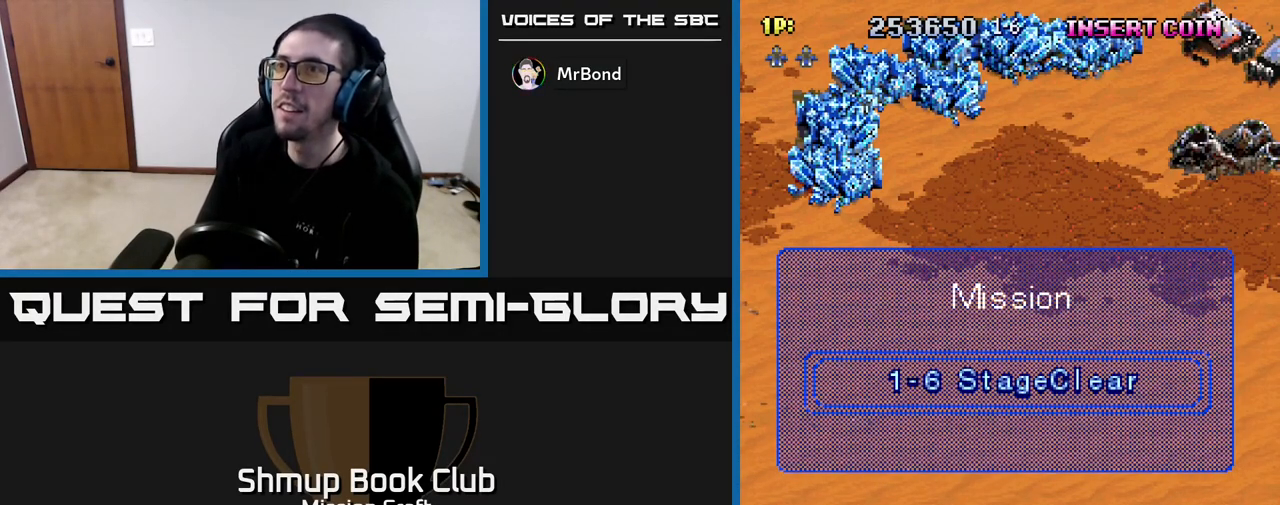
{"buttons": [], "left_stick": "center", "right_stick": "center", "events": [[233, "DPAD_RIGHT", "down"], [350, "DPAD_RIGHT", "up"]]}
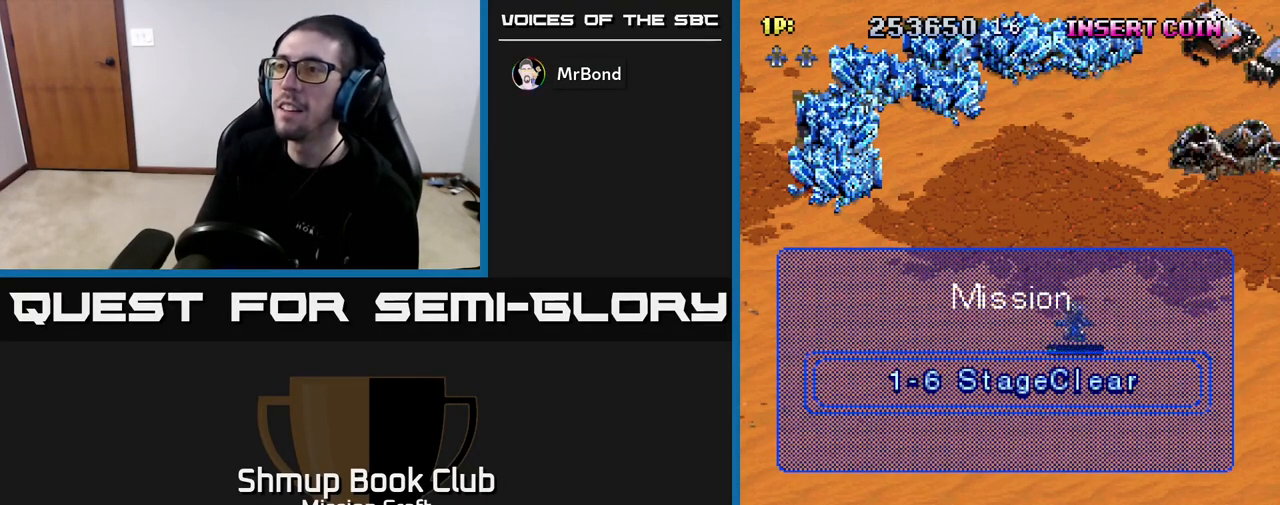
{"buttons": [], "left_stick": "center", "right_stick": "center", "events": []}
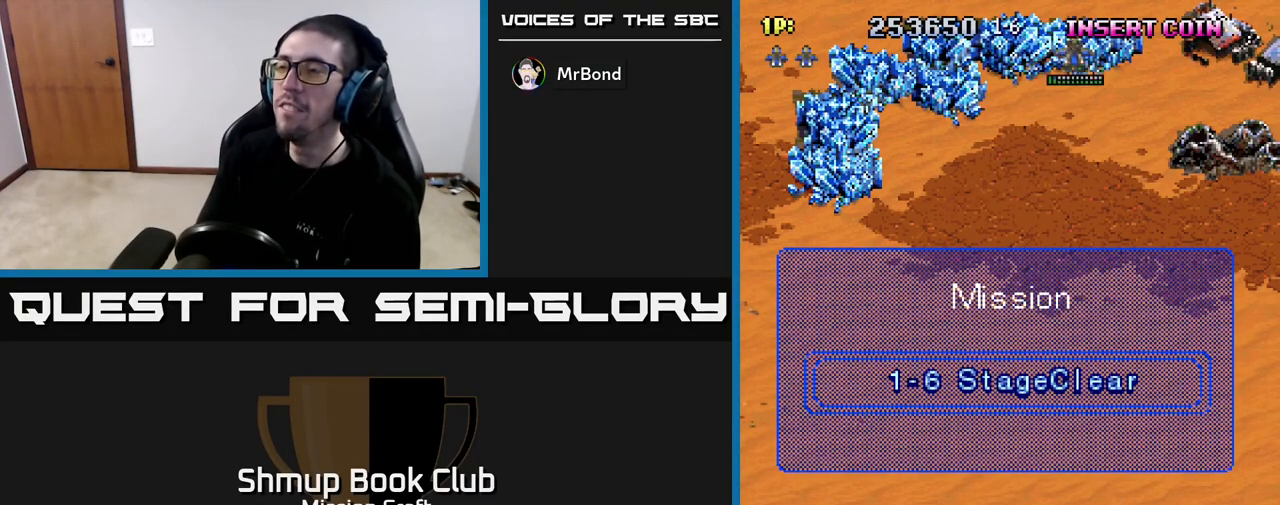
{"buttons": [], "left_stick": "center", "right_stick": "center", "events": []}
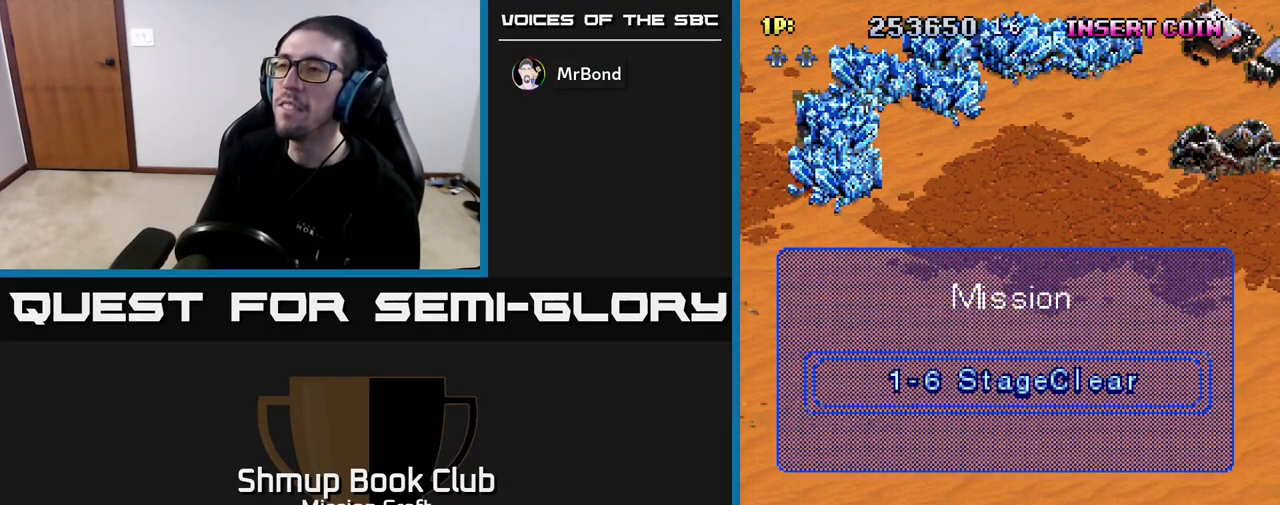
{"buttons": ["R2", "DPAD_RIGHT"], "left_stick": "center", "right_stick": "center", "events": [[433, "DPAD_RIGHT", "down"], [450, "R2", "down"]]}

* * * * * * * * *

TRY IT — Transcribe the full listing above exactly as it stands, minus the pictures.

TASK SOLUTION —
{"buttons": [], "left_stick": "center", "right_stick": "center", "events": [[233, "DPAD_RIGHT", "down"], [350, "DPAD_RIGHT", "up"]]}
{"buttons": [], "left_stick": "center", "right_stick": "center", "events": []}
{"buttons": [], "left_stick": "center", "right_stick": "center", "events": []}
{"buttons": ["R2", "DPAD_RIGHT"], "left_stick": "center", "right_stick": "center", "events": [[433, "DPAD_RIGHT", "down"], [450, "R2", "down"]]}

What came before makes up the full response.